In Town: “I started a mobile automotive business in 2017. I now work out of a shop named Beavertail Automotive in Holiday Island, Ark., and increased efficiency by transitioning so all of my tools are in one location. I currently perform many auto services, including detailing, paintless dent repair, windshield repair and window tinting. Additionally, I offer and install lighting and audio accessories. I am part also of a group-based business called Simplicity Real Estate Solutions located in Springdale where I serve as Executive Broker. We help people buy and sell houses and real estate, with me focusing on commercial properties and some contract signing.”

In The Country: “My brother Dustin and I started selling club lambs when we were 8 years old. We lived on a hobby farm with chickens, guineas and several horses that we were hoping would become a business but did not. Our aunt Becky Berkebile, who at the time was a Maryland FFA state officer, fanned our interest in showing. We entered the club lamb business because starting up a cattle operation was too expensive, especially because we wanted to raise and sell show-quality animals. Arkansas has many cattle and hog replacement breeding stock operations, so we decided on raising the less labor intensive show lamb industry. Our grandmother has property down the road on which we have 12 Suffolk-Hampshire ewes bred by one ram. Because we believe triplets are not efficient because they have to compete for food their entire lives, our goal is to produce twins, which we do at a 70 to 80 percent rate.

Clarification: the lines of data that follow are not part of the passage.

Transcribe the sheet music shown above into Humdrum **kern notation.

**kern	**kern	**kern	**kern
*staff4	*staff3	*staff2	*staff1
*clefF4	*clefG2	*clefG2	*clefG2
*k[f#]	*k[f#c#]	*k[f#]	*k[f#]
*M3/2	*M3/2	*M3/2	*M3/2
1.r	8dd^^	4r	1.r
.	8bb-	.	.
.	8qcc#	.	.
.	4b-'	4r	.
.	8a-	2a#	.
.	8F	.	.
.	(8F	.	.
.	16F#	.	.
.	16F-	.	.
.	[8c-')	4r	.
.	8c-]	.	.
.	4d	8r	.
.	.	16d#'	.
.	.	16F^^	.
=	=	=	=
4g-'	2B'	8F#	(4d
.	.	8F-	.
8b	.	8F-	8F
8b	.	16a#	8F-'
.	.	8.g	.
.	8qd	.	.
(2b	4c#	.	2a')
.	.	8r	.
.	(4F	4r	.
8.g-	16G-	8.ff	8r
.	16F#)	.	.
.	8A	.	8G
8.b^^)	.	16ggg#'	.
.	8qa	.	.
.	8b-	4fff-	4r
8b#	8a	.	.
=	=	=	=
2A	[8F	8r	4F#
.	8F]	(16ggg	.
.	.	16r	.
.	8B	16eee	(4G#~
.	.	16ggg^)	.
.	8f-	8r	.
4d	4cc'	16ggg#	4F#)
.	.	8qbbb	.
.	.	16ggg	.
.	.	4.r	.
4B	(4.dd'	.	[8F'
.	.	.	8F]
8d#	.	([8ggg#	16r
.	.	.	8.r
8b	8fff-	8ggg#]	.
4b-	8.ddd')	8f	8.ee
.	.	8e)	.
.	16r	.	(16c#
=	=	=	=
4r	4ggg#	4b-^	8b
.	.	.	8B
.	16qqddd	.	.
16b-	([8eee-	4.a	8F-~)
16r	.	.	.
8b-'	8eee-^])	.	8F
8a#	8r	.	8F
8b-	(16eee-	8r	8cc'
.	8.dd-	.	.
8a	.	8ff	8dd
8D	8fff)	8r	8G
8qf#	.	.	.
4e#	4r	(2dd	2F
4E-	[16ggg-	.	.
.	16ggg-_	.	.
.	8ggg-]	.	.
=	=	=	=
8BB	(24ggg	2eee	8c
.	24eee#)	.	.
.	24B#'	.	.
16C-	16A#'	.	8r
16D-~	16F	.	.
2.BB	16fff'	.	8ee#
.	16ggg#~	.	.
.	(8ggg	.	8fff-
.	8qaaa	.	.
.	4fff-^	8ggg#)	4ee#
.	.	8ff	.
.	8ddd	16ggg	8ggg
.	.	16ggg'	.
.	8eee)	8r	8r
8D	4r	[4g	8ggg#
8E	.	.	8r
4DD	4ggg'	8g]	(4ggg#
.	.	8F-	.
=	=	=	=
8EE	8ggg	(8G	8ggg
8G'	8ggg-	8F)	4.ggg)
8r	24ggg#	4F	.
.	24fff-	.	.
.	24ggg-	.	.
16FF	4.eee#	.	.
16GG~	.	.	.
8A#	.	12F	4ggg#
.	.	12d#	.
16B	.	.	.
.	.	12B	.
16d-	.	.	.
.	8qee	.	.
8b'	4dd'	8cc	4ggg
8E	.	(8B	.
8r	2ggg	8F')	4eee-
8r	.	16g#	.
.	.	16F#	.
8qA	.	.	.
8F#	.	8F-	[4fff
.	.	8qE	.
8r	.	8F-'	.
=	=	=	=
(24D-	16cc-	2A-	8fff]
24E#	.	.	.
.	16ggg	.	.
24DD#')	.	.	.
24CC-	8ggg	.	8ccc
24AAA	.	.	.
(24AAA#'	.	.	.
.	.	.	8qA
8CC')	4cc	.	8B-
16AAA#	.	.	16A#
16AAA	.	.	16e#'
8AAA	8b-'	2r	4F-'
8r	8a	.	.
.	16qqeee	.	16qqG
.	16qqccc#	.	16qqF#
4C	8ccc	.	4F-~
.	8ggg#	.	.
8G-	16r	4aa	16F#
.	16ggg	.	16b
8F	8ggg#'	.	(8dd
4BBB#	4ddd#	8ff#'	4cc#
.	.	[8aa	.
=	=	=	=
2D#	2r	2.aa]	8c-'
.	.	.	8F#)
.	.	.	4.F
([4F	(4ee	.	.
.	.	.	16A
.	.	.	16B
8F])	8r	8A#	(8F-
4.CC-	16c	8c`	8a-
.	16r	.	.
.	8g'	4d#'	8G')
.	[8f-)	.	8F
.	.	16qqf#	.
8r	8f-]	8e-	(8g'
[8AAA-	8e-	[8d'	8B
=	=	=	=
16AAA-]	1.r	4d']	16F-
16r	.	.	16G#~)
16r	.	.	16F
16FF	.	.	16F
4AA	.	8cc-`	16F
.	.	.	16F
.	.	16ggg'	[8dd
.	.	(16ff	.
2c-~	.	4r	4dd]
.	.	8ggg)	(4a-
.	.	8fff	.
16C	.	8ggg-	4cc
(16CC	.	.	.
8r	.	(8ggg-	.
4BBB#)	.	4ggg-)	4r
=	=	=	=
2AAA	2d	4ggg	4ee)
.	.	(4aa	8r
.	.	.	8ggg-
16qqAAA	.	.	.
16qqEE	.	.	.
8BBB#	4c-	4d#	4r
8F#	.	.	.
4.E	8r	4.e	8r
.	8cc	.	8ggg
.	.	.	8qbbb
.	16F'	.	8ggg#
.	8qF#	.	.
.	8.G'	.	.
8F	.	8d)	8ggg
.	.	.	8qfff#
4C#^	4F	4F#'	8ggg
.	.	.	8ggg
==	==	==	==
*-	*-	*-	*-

In order to reach this rate, we use a solid health and feeding regimen with as stress-free an environment as possible. We want to produce an athletic animal adapted for hilly terrains while also being in good condition with neither too much nor too little fat. Our market is to sell selectively to previous and experienced customers. The industry standard for show lambs has finally progressed to where I think it should have been all along. The current standard is round, sound and low to the ground with a carcass yield of 65 to 70 percent. The current show standard finally meets the standard for commercial meat lambs. I am also involved with the Berryville FFA. The program has only two ag teachers, so I offer my services in terms of helping those interested in showing sheep and increasing the number who do so. I have a background in judging livestock, both in high school and in college, and am able to give hands-on advice and help. My personal goal is to raise awareness of what agriculture is because agriculture is no longer the center of our society and culture as it was even 200 years ago. Our world is so different that many have no idea where their meat comes from and I want to be an active advocate for agriculture.”